### [Data provided]
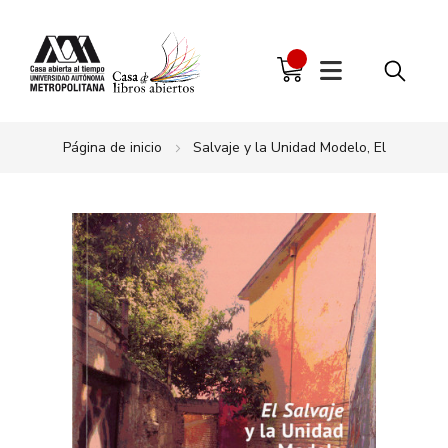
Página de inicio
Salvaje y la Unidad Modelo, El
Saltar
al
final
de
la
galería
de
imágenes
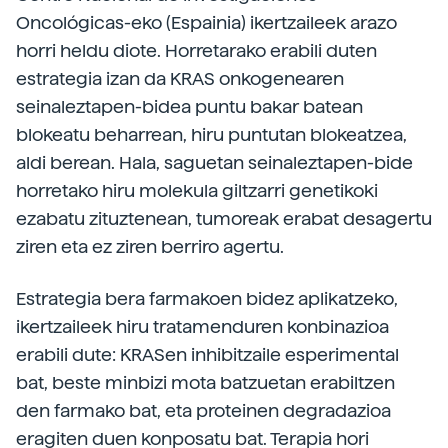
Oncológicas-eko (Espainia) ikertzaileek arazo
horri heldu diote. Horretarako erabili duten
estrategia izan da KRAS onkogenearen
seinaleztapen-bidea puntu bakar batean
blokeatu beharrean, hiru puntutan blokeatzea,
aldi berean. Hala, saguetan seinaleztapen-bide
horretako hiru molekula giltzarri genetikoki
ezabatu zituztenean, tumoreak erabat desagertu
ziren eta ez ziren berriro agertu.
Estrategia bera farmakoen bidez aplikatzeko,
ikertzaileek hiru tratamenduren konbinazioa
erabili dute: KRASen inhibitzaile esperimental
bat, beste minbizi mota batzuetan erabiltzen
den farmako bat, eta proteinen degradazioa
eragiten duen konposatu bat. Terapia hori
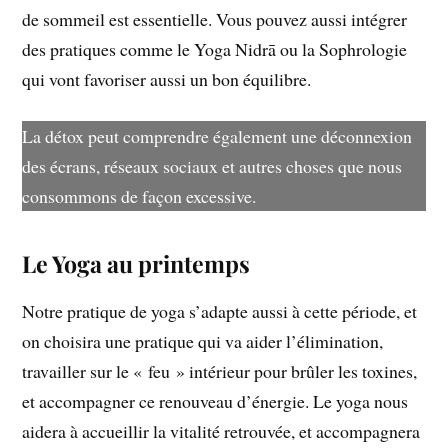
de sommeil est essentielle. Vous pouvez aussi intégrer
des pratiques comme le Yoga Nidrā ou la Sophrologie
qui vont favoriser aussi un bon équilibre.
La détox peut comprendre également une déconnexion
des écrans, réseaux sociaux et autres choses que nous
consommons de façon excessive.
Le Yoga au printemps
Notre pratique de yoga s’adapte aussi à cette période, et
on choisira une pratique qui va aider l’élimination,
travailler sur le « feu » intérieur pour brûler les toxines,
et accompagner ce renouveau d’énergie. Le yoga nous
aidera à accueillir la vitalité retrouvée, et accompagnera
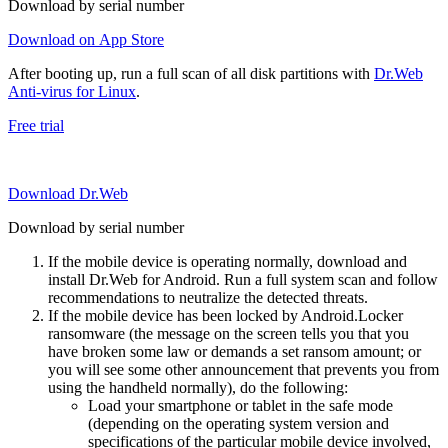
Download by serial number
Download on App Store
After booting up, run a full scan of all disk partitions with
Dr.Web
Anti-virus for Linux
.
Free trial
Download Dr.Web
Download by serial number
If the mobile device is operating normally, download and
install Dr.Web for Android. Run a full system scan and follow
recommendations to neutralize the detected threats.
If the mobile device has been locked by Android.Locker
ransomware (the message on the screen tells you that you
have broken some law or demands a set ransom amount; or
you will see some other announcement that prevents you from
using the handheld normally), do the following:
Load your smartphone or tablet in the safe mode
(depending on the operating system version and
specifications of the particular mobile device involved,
* * *
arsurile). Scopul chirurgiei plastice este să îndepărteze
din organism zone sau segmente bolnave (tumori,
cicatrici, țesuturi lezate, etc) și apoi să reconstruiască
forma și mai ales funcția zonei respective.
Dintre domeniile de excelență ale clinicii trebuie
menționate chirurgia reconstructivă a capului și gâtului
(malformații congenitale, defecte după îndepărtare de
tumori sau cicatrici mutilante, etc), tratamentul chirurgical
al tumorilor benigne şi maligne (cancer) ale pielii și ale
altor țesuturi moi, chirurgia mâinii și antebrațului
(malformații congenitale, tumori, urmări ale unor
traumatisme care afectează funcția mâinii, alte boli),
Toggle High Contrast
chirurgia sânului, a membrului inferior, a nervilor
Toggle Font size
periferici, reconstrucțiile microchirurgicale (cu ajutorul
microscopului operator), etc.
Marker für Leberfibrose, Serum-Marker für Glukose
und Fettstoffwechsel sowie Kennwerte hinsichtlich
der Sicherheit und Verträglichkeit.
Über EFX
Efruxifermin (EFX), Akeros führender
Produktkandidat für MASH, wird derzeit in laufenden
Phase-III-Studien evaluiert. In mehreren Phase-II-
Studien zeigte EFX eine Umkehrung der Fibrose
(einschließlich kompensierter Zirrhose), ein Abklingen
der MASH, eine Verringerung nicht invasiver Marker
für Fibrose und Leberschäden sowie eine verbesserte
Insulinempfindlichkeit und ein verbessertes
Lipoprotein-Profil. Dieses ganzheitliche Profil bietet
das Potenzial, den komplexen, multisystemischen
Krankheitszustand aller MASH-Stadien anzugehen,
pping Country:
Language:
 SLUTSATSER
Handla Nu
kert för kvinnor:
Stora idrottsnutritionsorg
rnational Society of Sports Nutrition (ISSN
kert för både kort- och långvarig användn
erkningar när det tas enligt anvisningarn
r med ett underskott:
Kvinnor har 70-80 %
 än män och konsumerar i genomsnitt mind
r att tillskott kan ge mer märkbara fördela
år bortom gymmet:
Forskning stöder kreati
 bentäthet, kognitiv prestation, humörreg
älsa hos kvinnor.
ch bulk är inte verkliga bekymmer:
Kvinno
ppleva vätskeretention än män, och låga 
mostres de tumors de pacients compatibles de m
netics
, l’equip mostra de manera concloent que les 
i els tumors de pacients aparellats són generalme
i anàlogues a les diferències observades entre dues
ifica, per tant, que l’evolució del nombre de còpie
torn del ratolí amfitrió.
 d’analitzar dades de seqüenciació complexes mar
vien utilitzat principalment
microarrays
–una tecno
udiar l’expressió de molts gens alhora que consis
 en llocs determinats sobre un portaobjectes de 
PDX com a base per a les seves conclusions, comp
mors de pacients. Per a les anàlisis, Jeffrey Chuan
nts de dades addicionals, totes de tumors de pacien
* * *
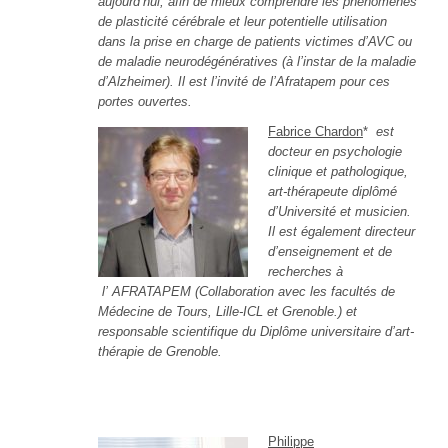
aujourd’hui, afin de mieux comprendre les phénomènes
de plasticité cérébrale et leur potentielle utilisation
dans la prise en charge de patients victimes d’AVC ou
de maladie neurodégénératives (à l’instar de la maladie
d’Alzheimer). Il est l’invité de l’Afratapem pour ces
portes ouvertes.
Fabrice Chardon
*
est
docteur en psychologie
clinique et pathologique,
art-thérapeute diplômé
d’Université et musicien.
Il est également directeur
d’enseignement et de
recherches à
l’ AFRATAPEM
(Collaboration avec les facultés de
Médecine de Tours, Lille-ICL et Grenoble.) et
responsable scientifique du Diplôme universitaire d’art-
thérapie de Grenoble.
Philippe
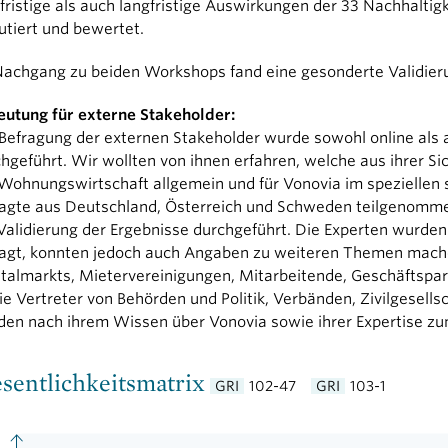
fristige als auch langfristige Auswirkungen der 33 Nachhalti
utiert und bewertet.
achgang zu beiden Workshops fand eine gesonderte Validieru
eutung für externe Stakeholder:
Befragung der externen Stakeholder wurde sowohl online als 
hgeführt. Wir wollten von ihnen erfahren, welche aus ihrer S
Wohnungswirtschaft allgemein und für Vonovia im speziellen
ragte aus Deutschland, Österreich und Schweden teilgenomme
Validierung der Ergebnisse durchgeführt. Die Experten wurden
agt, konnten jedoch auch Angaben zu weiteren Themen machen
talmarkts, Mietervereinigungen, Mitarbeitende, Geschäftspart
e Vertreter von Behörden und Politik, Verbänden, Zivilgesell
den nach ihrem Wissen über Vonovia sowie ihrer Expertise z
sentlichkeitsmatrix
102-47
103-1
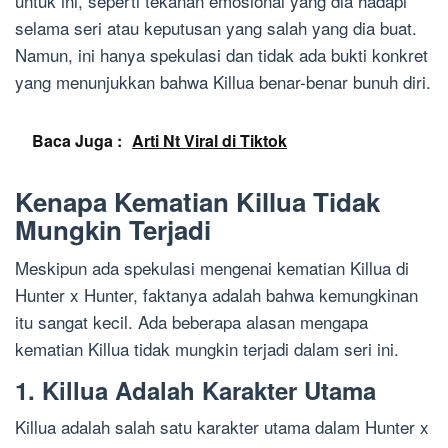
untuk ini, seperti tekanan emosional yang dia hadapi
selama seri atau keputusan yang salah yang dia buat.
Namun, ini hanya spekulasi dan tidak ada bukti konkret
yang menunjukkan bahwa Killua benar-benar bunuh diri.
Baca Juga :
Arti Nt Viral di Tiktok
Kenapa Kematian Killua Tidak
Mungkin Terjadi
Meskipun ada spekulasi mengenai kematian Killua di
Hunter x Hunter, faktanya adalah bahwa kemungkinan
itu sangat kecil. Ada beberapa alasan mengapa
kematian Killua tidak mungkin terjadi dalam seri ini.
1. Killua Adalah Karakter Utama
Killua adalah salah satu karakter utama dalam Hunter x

### [Work required]
Reproduce the lines above, beginning at the line with "Phase-III-Studien evaluiert. In" and stopping after the line with "torn del ratolí amfitrió.", exactly as they are.

### [Solved exercise]
Phase-III-Studien evaluiert. In mehreren Phase-II-
Studien zeigte EFX eine Umkehrung der Fibrose
(einschließlich kompensierter Zirrhose), ein Abklingen
der MASH, eine Verringerung nicht invasiver Marker
für Fibrose und Leberschäden sowie eine verbesserte
Insulinempfindlichkeit und ein verbessertes
Lipoprotein-Profil. Dieses ganzheitliche Profil bietet
das Potenzial, den komplexen, multisystemischen
Krankheitszustand aller MASH-Stadien anzugehen,
pping Country:
Language:
 SLUTSATSER
Handla Nu
kert för kvinnor:
Stora idrottsnutritionsorg
rnational Society of Sports Nutrition (ISSN
kert för både kort- och långvarig användn
erkningar när det tas enligt anvisningarn
r med ett underskott:
Kvinnor har 70-80 %
 än män och konsumerar i genomsnitt mind
r att tillskott kan ge mer märkbara fördela
år bortom gymmet:
Forskning stöder kreati
 bentäthet, kognitiv prestation, humörreg
älsa hos kvinnor.
ch bulk är inte verkliga bekymmer:
Kvinno
ppleva vätskeretention än män, och låga 
mostres de tumors de pacients compatibles de m
netics
, l’equip mostra de manera concloent que les 
i els tumors de pacients aparellats són generalme
i anàlogues a les diferències observades entre dues
ifica, per tant, que l’evolució del nombre de còpie
torn del ratolí amfitrió.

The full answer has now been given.